James P Bagrow: Examining human dynamics by contrasting normal and anomalous activities during normal and anomalous events

Essentially, the goal is to describe work where we can use emergency events compared with normal events to better understand what people are doing, how better understanding normal activity helps us understand anomalous activity and vice versa, and how contrasting the two is helpful for this. I will discuss the emergency paper I did, present some other data mining for emergencies work I have left, perhaps review some other work people have done on Twitter during events, etc. I have a result about the friendship paradox that may be able to go in as well.
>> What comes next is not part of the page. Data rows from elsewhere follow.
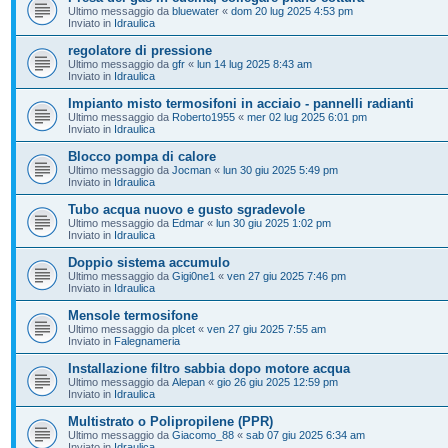
Ultimo messaggio da
bluewater
«
dom 20 lug 2025 4:53 pm
Inviato in
Idraulica
regolatore di pressione
Ultimo messaggio da
gfr
«
lun 14 lug 2025 8:43 am
Inviato in
Idraulica
Impianto misto termosifoni in acciaio - pannelli radianti
Ultimo messaggio da
Roberto1955
«
mer 02 lug 2025 6:01 pm
Inviato in
Idraulica
Blocco pompa di calore
Ultimo messaggio da
Jocman
«
lun 30 giu 2025 5:49 pm
Inviato in
Idraulica
Tubo acqua nuovo e gusto sgradevole
Ultimo messaggio da
Edmar
«
lun 30 giu 2025 1:02 pm
Inviato in
Idraulica
Doppio sistema accumulo
Ultimo messaggio da
Gigi0ne1
«
ven 27 giu 2025 7:46 pm
Inviato in
Idraulica
Mensole termosifone
Ultimo messaggio da
plcet
«
ven 27 giu 2025 7:55 am
Inviato in
Falegnameria
Installazione filtro sabbia dopo motore acqua
Ultimo messaggio da
Alepan
«
gio 26 giu 2025 12:59 pm
Inviato in
Idraulica
Multistrato o Polipropilene (PPR)
Ultimo messaggio da
Giacomo_88
«
sab 07 giu 2025 6:34 am
Inviato in
Idraulica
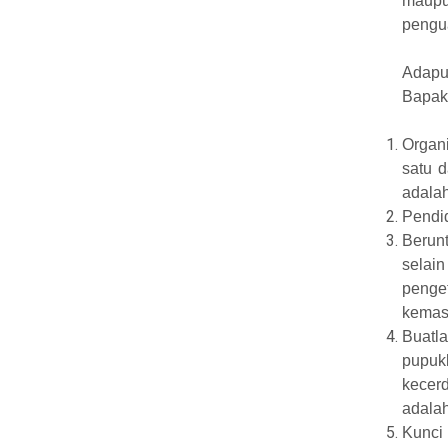
maupu
pengu
Adapu
Bapak 
Organ
satu 
adala
Pendid
Berun
selai
penge
kemas
Buatl
pupuk
kecerd
adala
Kunci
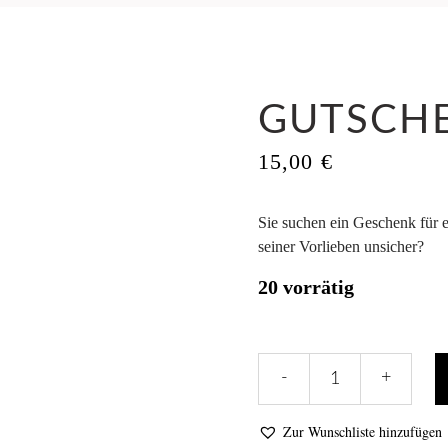
GUTSCH
15,00
€
Sie suchen ein Geschenk für 
seiner Vorlieben unsicher?
20 vorrätig
Gutschein
-
+
quantity
Zur Wunschliste hinzufügen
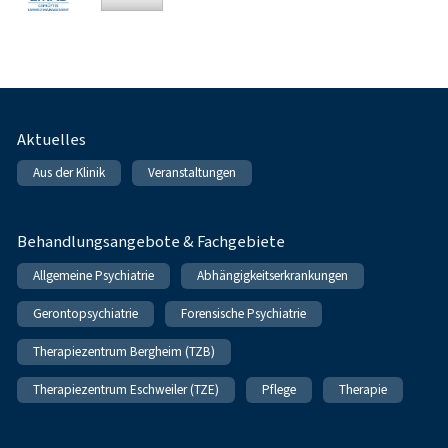
Fußnavigation
Aktuelles
Aus der Klinik
Veranstaltungen
Behandlungsangebote & Fachgebiete
Allgemeine Psychiatrie
Abhängigkeitserkrankungen
Gerontopsychiatrie
Forensische Psychiatrie
Therapiezentrum Bergheim (TZB)
Therapiezentrum Eschweiler (TZE)
Pflege
Therapie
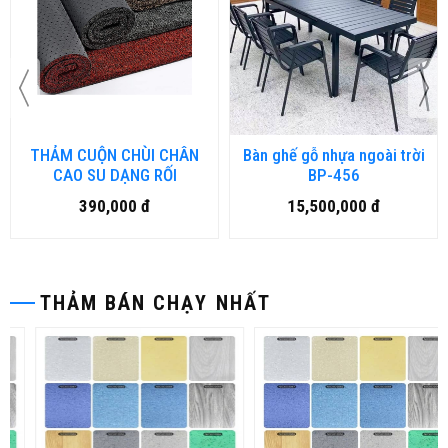
THẢM CUỘN CHÙI CHÂN
Bàn ghế gỗ nhựa ngoài trời
CAO SU DẠNG RỐI
BP-456
390,000 đ
15,500,000 đ
THẢM BÁN CHẠY NHẤT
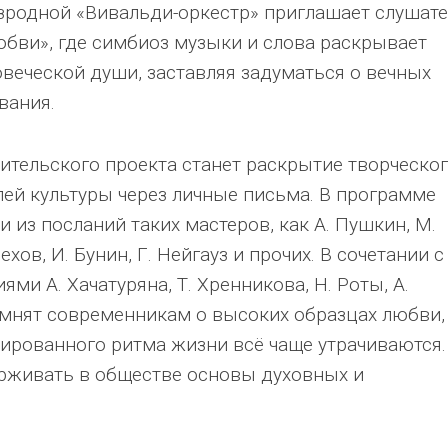
родной «Вивальди-оркестр» приглашает слушат
юбви», где симбиоз музыки и слова раскрывает
веческой души, заставляя задуматься о вечных
вания.
ительского проекта станет раскрытие творческо
лей культуры через личные письма. В программе
 из посланий таких мастеров, как А. Пушкин, М.
ехов, И. Бунин, Г. Нейгауз и прочих. В сочетании с
и А. Хачатуряна, Т. Хренникова, Н. Роты, А.
мнят современникам о высоких образцах любви,
зированного ритма жизни всё чаще утрачиваются.
рживать в обществе основы духовных и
Part 4: Controlled studies

Sean Taylor: Measuring Social Influence with Randomized Experiments

Measurements of the effects of social influence can be substantially biased in observational studies due to assortative mixing in social networks and network correlation in exposure to exogenous events. Randomized experiments, where the researcher intervenes in the social system and uses randomization to determine how to do so, provide a methodology to measure unbiased estimates of causal effects of social behaviors. These estimates form the basis for effective public policy and advertising, as well as help answer deep questions about social science. In this chapter we motivate a taxonomy of experiments to measure social influence effects through various combinations of interventions and randomizations. We define an experiment as combination of 1) a target population of individuals connected by an observed interaction network, 2) a set of treatments whereby the researcher will intervene in the social system, 3) a randomization strategy which maps sets of individuals or edges to treatments, and 4) a measurement of an outcome of interest after treatment has been assigned. We review both recent and older research which demonstrate potential experimental designs and evaluate their advantages and drawbacks for answering different types of causal questions about social influence.
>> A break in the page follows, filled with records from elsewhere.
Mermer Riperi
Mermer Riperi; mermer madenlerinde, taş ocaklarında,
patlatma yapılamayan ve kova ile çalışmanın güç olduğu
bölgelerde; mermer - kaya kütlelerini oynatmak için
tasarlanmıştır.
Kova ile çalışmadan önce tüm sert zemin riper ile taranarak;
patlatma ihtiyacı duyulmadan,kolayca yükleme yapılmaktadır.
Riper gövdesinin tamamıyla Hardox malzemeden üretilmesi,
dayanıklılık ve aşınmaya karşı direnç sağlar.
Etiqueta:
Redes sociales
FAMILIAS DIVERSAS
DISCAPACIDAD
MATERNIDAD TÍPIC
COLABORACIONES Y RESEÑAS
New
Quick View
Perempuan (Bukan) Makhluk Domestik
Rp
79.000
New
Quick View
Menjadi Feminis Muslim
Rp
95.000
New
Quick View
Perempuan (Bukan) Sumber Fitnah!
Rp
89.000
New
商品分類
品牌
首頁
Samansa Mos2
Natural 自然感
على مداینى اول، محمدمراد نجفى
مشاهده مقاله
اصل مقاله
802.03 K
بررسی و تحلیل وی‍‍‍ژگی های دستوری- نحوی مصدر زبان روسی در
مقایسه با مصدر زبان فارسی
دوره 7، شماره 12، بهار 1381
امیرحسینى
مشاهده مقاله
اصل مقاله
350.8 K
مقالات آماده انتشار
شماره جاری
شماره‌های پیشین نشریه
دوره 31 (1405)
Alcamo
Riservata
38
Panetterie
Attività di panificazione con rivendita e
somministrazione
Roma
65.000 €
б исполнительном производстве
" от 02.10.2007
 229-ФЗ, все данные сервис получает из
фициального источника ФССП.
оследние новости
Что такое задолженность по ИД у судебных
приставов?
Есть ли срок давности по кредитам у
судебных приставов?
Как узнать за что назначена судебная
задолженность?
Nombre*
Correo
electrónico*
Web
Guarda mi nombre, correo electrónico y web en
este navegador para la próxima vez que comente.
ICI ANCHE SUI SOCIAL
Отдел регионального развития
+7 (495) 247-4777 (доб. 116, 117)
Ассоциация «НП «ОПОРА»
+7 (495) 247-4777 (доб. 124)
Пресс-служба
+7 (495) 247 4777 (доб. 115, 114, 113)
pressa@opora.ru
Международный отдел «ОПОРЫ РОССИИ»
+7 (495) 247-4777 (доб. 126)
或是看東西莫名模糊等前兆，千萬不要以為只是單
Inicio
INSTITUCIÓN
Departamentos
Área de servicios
Yan Leng, Xiaowen Dong, and Alex Pentland: Mapping Behavior Influence using Matched and Balanced Samples

Causal inference is a difficult problem that is best understood within a Kolmogorov complexity framework. Taking this perspective illuminates the shortcomings of techniques like Randomized Controlled Trials, and suggests techniques such as matched or balanced sampling may often be more powerful and are often easier to use for large population studies. We illustrate this work in two cellphone based studies where we track the behavioral effects of exposure within a social network.

Robert Bond, Chris Fariss, Jason Jones, Jaime Settle: Network Experiments through Academic-Industry Collaboration

Our main goal in this chapter is to summarize and describe our work on get-out-the-vote experiments run on the Facebook social media platform. We ran randomized experiments and observed both direct effects – a message on Election Day made Facebook users more likely to vote – and cascading effects in the social network – the friends of treated users became more likely to vote. Collaborating with Facebook vastly increased the scope of our research project from what we originally planned. We will also discuss why academic collaboration with industry is not only important in general, but particularly important for understanding complex social systems. We will conclude with a discussion of some of the opportunities we see for scientific advancement in this area.